▶ [Record set]:

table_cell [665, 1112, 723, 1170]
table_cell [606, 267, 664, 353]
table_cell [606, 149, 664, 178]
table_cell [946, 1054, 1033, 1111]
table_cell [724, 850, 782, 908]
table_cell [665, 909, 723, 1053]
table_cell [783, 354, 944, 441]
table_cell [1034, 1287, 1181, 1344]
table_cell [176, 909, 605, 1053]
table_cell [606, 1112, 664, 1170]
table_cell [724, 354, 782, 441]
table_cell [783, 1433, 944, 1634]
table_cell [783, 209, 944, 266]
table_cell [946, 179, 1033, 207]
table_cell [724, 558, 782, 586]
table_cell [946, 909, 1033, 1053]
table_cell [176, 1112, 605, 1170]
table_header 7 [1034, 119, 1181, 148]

▶ [Exercise instructions]: Return the data exactly, every line included.

▶ [Answer to this task]:
table_cell [665, 1112, 723, 1170]
table_cell [606, 267, 664, 353]
table_cell [606, 149, 664, 178]
table_cell [946, 1054, 1033, 1111]
table_cell [724, 850, 782, 908]
table_cell [665, 909, 723, 1053]
table_cell [783, 354, 944, 441]
table_cell [1034, 1287, 1181, 1344]
table_cell [176, 909, 605, 1053]
table_cell [606, 1112, 664, 1170]
table_cell [724, 354, 782, 441]
table_cell [783, 1433, 944, 1634]
table_cell [783, 209, 944, 266]
table_cell [946, 179, 1033, 207]
table_cell [724, 558, 782, 586]
table_cell [946, 909, 1033, 1053]
table_cell [176, 1112, 605, 1170]
table_header 7 [1034, 119, 1181, 148]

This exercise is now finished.